Rather, the conservative embraces an attitude that is deeply suspicious of any attempt to remake society in the service of any ideology or doctrine, whether that doctrine is libertarian, socialist, or developed from some other source. They see history as being full of disastrous schemes that seemed like good ideas at the time. Human society is something rooted and organic; to try to prune and shape it according to the plans of an ideologue is to invite unforeseen disaster. Conservatism is more of a mindset than a doctrine. It is ad hoc by necessity. It is easier to say what it is not, than to define it.

Some commentators have argued that despite the movement's rhetoric, it has been an agent for change, and the traditions which it supports are in fact of relatively recent invention. [links/references?]

Within the United States, there are several distinct elements to conservatism. The Neoconservative movement originates in American liberalism, primarily from the Northeast or the West Coast, but is marked by a significant move to the right from the 1960s onwards.

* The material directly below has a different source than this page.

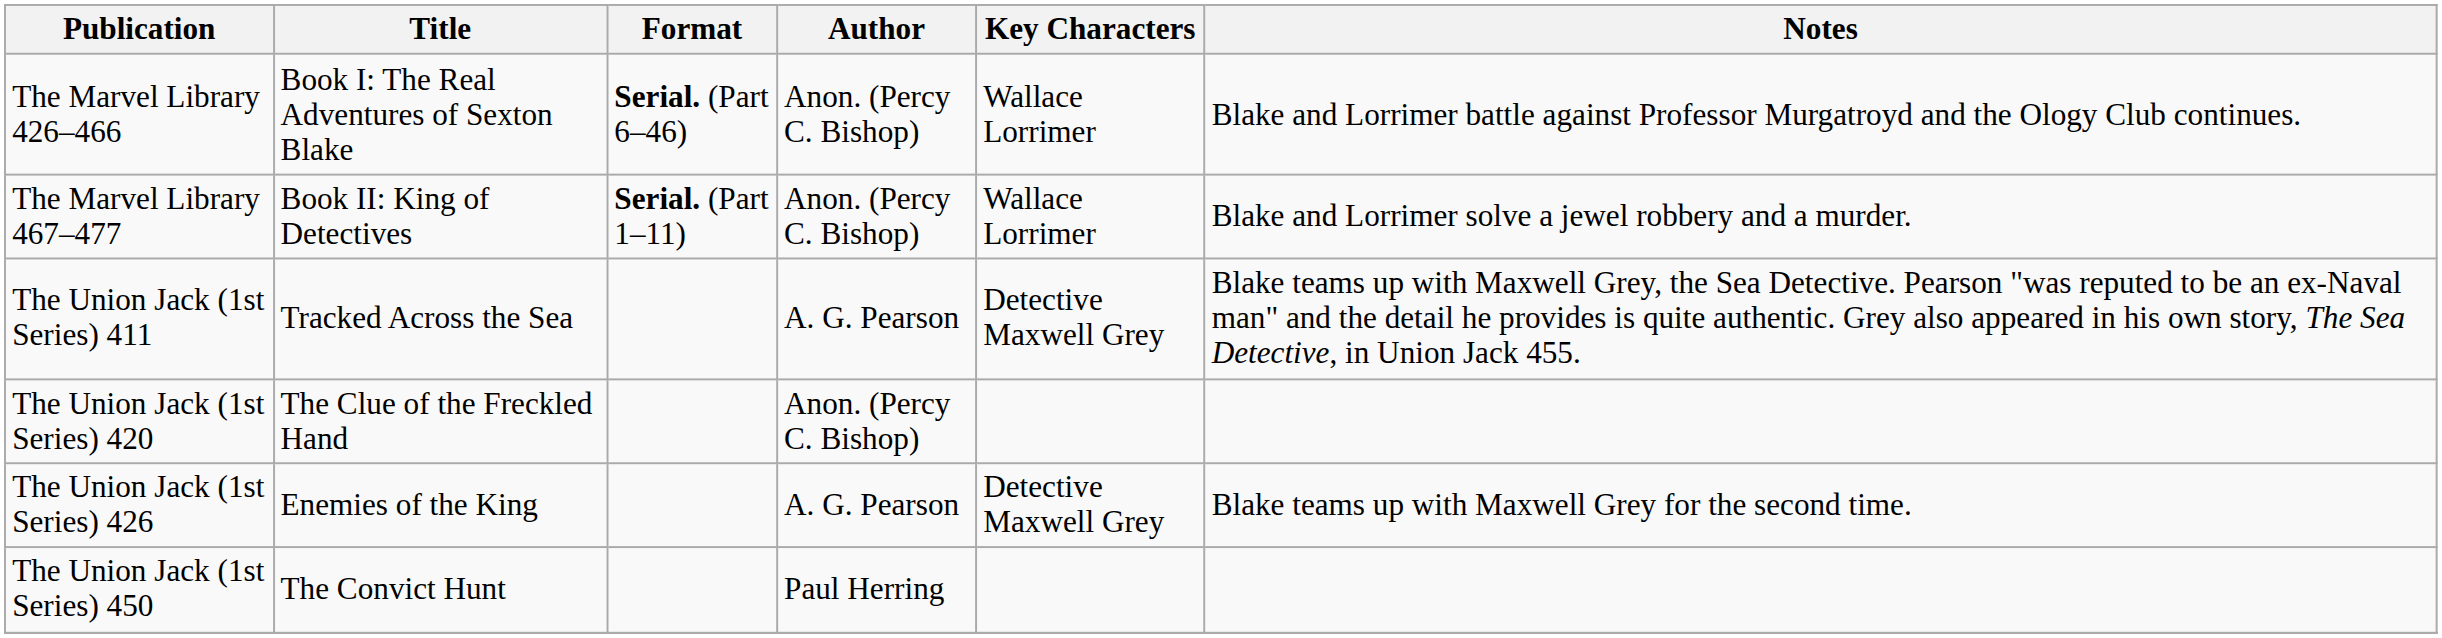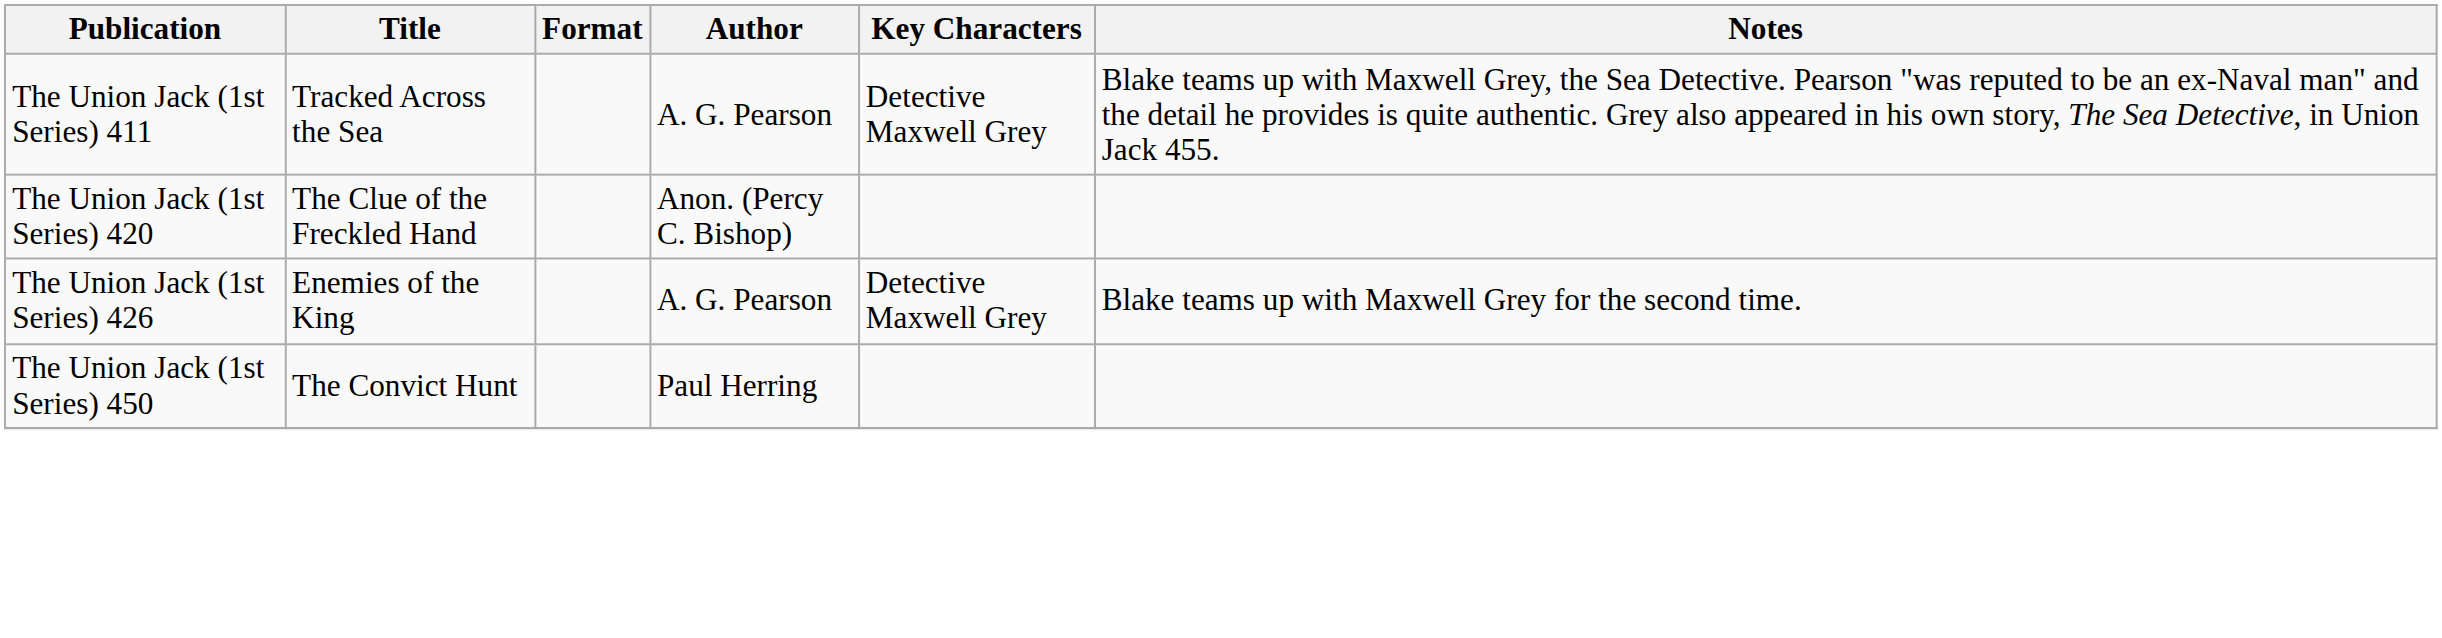- row: The Marvel Library 426–466 | Book I: The Real Adventures of Sexton Blake | Serial. (Part 6–46) | Anon. (Percy C. Bishop) | Wallace Lorrimer | Blake and Lorrimer battle against Professor Murgatroyd and the Ology Club continues.
- row: The Marvel Library 467–477 | Book II: King of Detectives | Serial. (Part 1–11) | Anon. (Percy C. Bishop) | Wallace Lorrimer | Blake and Lorrimer solve a jewel robbery and a murder.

Palaeoconserativism, by contrast, originated in other parts of the United States; its proponents are unlikely to have once been liberals.

Conservative views on the economy often overlap with those of libertarians, but they disagree with the libertarian position on social issues. However, there are some libertarians whose views on social or cultural issues are closer to conservatism than most libertarians are, such as Llewellyn Rockwell or Murray Rothbard; these are sometimes called paleolibertarians.

Other strands of conservatism have been influenced by the counterrevolutionary Catholic thought of figures like Joseph de Maistre, and the distributism of G. K. Chesterton and the French traditionalists (e.g. Henri Corbin[?]). Some conservatives positions originated from the Frankfurt School, after taking (like the neoconservatives) a turn to the right -- such as the editors of Telos.

Paleoconservative publications: Modern Age, Chronicles
Neoconservative publications: Commentary, The Public Interest, First Things (has expressed controversial attitudes towards religion and against separation of church and state that many other neoconservatives reject).

Conservatism as an attitude

Conservatism is the attitude or lack thereof that justifies whatever state of things currently are.

In a communist country, conservatives are communists. In a mercantilist country, conservatives are mercantilists. In a social-democrat country, conservatives are social-democrats. In a feudal country, conservatives are for feudality. In a libertarian country, conservatives are libertarians. etc.

In this sense conservatism is not a consistent ideology per se, and does not refer to any particular idea, unless a reference is given as to the country and times considered.